Sunday, December 21, 2025

The shortest day comes ’round again

In many of the years of this blog, I have posted today about its being the shortest day of the year. Those of us who love daylight, as my dad did and I do, are delighted that now the days will start getting longer. This is doubtless an ancient human emotion, and long before people knew enough astronomy to know why the days change length as they do in an annual cycle, there were celebrations of this day for what it meant.

In many of my past posts, I have quoted (with permission from the author) a poem about this day that I like very much.  That it resonates with me may not mean it does the same for you, but give it a read and see if you too enjoy it. 

The author is Susan Cooper, author of a wonderful young-adult book called Over Sea, Under Stone, and later a fine five-book quest fantasy series, The Dark is Rising. In the 1970s, she became associated with the holiday celebrations called Revels, and wrote this poem as their closing piece for the each year’s event. (That’s whee I first heard it.) You can find it all over the web, often with changed punctuation and even substituted words! Imagine the gall!

As it happens, during the time I was a grad student in metallurgy at M.I.T., she was married to a faculty member in the department whom I knew, Prof. Nick Grant. Sometimes it does feel like a small world. I can remember attending some departmental social events where faculty and wives were present, but I don’t know whether any of them included Ms. Cooper.

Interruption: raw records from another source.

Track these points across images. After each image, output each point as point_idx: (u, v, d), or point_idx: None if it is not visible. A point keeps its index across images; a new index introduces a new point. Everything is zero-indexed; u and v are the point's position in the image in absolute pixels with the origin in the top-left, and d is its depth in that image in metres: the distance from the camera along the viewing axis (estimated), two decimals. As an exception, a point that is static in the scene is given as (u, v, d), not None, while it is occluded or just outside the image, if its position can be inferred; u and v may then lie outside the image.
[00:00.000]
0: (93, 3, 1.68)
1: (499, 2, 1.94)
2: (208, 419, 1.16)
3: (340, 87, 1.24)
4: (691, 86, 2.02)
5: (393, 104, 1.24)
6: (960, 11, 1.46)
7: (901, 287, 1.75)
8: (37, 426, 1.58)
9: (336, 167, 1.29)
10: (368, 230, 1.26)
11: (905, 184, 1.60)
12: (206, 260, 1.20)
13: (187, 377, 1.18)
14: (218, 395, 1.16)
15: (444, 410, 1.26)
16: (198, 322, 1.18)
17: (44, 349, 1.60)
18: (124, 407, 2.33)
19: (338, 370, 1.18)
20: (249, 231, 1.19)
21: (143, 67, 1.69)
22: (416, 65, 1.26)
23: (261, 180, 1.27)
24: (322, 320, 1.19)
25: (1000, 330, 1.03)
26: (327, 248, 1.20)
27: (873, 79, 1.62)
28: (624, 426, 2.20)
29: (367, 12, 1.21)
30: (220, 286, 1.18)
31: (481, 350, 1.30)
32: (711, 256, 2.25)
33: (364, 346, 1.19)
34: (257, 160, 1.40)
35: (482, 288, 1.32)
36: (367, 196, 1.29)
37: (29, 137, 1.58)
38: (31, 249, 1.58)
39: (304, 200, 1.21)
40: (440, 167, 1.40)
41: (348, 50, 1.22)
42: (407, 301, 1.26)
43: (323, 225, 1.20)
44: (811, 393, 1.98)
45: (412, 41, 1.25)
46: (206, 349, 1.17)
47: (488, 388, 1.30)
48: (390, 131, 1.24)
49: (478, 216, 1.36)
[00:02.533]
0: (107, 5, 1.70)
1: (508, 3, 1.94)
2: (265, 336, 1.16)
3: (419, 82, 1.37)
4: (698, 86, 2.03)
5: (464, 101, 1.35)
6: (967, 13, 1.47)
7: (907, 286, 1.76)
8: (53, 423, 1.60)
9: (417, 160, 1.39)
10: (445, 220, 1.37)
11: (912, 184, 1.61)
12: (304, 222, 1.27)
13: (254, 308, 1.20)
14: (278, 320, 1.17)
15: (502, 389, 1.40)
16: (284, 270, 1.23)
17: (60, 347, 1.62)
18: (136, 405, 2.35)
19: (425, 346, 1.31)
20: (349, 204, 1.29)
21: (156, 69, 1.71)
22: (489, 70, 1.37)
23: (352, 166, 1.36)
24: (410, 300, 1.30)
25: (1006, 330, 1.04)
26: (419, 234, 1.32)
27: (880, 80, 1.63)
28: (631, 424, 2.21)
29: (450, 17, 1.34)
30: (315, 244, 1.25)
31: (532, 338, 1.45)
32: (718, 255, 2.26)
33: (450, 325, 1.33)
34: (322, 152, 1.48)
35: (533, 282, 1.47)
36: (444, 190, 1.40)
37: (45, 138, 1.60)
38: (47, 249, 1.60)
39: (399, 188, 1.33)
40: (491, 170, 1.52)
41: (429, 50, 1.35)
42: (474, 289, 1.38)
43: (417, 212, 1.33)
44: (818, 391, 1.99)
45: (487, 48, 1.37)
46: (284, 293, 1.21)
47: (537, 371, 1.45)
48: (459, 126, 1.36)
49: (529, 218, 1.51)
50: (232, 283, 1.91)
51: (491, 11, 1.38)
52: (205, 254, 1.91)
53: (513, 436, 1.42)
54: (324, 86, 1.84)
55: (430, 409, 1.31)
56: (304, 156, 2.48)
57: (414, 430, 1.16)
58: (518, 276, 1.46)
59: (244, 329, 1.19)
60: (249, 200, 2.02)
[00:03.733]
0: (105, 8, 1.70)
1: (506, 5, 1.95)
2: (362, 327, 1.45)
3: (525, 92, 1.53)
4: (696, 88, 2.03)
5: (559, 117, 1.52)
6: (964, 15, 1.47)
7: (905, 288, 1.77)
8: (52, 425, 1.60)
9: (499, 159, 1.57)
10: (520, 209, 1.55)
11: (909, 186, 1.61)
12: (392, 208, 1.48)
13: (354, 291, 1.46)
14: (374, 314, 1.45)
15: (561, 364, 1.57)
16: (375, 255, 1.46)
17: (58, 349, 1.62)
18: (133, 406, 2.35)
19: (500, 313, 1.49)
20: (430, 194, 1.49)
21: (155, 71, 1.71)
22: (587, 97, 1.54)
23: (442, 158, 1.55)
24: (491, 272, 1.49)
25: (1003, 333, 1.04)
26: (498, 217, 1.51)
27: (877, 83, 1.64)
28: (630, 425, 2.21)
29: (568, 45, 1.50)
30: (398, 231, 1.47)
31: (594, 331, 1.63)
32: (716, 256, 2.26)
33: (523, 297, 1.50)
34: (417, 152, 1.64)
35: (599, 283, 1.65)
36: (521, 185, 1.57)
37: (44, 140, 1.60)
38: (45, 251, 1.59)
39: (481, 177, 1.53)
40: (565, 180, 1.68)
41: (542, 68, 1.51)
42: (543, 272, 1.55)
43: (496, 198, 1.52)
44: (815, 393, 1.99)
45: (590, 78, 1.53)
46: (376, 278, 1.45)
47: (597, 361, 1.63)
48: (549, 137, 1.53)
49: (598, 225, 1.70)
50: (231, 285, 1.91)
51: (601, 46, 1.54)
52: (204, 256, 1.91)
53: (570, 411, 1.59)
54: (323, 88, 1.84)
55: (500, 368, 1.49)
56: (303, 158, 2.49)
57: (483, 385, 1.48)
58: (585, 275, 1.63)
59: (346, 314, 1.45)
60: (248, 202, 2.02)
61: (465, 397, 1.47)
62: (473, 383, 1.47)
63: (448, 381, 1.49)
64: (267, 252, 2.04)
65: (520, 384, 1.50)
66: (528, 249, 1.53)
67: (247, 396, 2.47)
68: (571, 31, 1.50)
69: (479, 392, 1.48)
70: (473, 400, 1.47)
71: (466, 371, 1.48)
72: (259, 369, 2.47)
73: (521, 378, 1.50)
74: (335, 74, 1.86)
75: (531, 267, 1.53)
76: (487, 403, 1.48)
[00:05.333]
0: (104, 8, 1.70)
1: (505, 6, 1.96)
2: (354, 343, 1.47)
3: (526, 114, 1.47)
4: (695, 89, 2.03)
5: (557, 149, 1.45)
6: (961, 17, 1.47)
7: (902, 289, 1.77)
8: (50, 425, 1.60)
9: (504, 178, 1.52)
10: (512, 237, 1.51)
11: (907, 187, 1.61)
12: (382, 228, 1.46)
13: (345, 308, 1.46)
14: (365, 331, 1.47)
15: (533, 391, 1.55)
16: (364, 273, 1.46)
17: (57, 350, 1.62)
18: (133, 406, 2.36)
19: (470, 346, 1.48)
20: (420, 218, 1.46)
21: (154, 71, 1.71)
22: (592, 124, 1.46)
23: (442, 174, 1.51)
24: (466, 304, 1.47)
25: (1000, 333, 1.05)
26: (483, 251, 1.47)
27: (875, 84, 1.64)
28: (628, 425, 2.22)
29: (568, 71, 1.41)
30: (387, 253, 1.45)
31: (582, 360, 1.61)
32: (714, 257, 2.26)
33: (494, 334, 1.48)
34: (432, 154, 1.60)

She sent me a copy of the poem as she wrote it, so that it could be presented correctly. (If you’d like to know more about her, please visit her web site: http://www.thelostland.com/ .) She also mentioned that she was happy to give permission for use in this blog, as she is descended from three generations of English railwaymen!

THE SHORTEST DAY

By Susan Cooper

So the shortest day came, and the year died,
And everywhere down the centuries of the snow-white world
Came people singing, dancing,
To drive the dark away.
They lighted candles in the winter trees;
They hung their homes with evergreen,
They burned beseeching fires all night long
To keep the year alive.
And when the new year's sunshine blazed awake
They shouted, revelling.
Through all the frosty ages you can hear them
Echoing, behind us -- listen!
All the long echoes sing the same delight
This shortest day
As promise wakens in the sleeping land.
They carol, feast, give thanks,
And dearly love their friends, and hope for peace.
And so do we, here, now,
This year, and every year.
Welcome Yule!

 A far more eloquent presentation of our traditions than I could ever have written. I hope you enjoy it as much as I do.